:: DOCUMENT EXCERPT ::
Customisation

Lunr.py ships with some sensible defaults to create indexes and search easily, but in some cases you may want to tweak how documents are indexed and search. You can do that in lunr.py by passing your own Builder instance to the lunr function.

Pipeline functions

When the builder processes your documents it splits (tokenises) the text, and applies a series of functions to each token. These are called pipeline functions.

The builder includes two pipelines, indexing and searching.

If you want to change the way lunr.py indexes the documents you’ll need to change the indexing pipeline.

For example, say you wanted to support the American and British way of spelling certain words, you could use a normalisation pipeline function to force one token into the other:

from lunr import lunr, get_default_builder
from lunr.pipeline import Pipeline

documents = [...]

builder = get_default_builder()
def normalise_spelling(token, i, tokens) {
    if str(token) == "gray":
        return token.update(lambda: "grey")
    else:
        return token

lunr.pipeline.Pipeline.register_function(normalise_spelling)
builder.pipeline.add(normalise_spelling)

idx = lunr(ref="id", fields=("title", "body"), documents=documents, builder=builder)

Note pipeline functions take the token being processed, its position in the token list, and the token list itself.

Skip a pipeline function for specific field names

The Pipeline.skip() method allows you to skip a pipeline function for specific field names. It takes the function itself (not its name or its registered name) and the field name to skip as arguments. This example skips the stop_word_filter pipeline function for the field fullName.

from lunr import lunr, get_default_builder, stop_word_filter

documents = [...]

builder = get_default_builder()

builder.pipeline.skip(stop_word_filter.stop_word_filter, ["fullName"])

idx = lunr(ref="id", fields=("fullName", "body"), documents=documents, builder=builder)

Importantly, if you are using language support, the above code will not work, since there is a separate builder for each language, and the pipeline functions are generated by the code and so cannot be imported. Instead, you can access them by name. For instance to skip the stop word filter and stemmer for French for the field titre, you could do this:

from lunr import lunr, get_default_builder, stop_word_filter

documents = [...]

builder = get_default_builder("fr")

for funcname in "stopWordFilter-fr", "stemmer-fr":
    builder.pipeline.skip(
        builder.pipeline.registered_functions[funcname], ["titre"]
    )

idx = lunr(ref="id", fields=("titre", "texte"), documents=documents, builder=builder)

The current language support registers the functions lunr-multi-trimmer-{lang}, stopWordFilter-{lang} and stemmer-{lang} but these are by convention only. You can access the full list through the registered_functions attribute of the pipeline, but this is not necessarily the list of actual pipeline steps, which is contained in a private field (though you can see them in the string representation of the pipeline).

Token meta-data

Lunr.py Token instances include meta-data information which can be used in pipeline functions. This meta-data is not stored in the index by default, but it can be by adding it to the builder’s metadata_whitelist property. This will include the meta-data in the search results:

from lunr import lunr, get_default_builder
from lunr.pipeline import Pipeline

builder = get_default_builder()

def token_length(token, i, tokens):
    token.metadata["token_length"] = len(str(token))

:: PROVIDED DATA ::
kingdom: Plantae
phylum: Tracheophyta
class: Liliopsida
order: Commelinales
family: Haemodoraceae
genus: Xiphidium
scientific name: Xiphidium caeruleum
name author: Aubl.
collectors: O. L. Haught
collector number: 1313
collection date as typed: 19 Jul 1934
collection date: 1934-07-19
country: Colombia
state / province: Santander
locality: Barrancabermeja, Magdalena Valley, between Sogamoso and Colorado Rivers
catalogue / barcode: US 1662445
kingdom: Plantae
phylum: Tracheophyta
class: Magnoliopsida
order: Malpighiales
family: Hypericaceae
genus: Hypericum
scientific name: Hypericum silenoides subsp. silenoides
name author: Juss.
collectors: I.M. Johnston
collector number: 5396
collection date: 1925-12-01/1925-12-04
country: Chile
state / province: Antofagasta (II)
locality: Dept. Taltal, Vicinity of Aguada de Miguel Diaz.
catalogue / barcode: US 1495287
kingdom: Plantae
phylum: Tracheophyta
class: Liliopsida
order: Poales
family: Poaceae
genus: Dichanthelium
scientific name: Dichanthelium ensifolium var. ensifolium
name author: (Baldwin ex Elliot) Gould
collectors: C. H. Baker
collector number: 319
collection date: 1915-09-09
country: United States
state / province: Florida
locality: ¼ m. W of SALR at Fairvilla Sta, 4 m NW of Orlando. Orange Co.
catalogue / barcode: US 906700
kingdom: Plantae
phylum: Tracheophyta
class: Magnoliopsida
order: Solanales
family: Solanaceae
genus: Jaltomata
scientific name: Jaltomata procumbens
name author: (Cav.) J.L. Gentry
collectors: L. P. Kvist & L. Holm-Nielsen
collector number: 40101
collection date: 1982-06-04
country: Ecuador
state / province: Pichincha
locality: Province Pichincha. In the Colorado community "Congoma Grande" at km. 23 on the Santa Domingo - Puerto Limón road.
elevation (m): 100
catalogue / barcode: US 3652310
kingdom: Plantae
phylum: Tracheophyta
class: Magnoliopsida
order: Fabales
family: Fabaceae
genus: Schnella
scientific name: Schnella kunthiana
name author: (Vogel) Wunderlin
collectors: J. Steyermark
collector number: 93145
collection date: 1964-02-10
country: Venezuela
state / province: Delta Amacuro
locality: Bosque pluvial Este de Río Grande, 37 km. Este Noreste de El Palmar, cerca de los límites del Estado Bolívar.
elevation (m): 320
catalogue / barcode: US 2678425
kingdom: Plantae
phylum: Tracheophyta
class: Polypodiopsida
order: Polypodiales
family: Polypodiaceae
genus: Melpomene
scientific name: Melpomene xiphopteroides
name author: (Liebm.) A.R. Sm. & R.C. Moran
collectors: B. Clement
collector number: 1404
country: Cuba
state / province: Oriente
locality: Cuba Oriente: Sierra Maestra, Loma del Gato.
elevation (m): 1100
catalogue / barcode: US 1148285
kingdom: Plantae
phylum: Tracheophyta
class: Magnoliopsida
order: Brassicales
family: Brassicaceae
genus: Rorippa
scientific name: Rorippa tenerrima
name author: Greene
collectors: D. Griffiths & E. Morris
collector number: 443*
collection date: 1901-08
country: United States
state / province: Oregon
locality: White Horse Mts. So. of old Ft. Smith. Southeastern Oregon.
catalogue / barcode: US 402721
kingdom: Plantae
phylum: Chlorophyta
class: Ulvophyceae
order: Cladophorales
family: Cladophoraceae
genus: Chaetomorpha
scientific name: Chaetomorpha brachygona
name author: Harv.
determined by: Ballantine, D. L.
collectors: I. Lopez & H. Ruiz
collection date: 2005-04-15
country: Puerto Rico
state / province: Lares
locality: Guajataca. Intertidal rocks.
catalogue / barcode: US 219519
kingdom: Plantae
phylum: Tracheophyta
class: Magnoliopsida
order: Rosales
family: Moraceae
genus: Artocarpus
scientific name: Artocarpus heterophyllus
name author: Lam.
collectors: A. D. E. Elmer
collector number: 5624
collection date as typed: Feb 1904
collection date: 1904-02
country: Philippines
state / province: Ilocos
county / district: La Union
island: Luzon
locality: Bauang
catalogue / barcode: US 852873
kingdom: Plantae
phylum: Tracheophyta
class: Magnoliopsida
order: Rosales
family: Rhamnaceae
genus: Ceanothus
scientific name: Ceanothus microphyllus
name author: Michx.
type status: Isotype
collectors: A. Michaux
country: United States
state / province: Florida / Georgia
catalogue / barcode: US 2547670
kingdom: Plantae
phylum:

:: WHAT THIS TASK INVOLVES ::
Reproduce the Lunr.py customization page from "builder.pipeline.add(normalise_spelling)" up to and including "the field fullName.". Work only from the Lunr.py customization page.

:: FINAL RESULT ::
builder.pipeline.add(normalise_spelling)

idx = lunr(ref="id", fields=("title", "body"), documents=documents, builder=builder)

Note pipeline functions take the token being processed, its position in the token list, and the token list itself.

Skip a pipeline function for specific field names

The Pipeline.skip() method allows you to skip a pipeline function for specific field names. It takes the function itself (not its name or its registered name) and the field name to skip as arguments. This example skips the stop_word_filter pipeline function for the field fullName.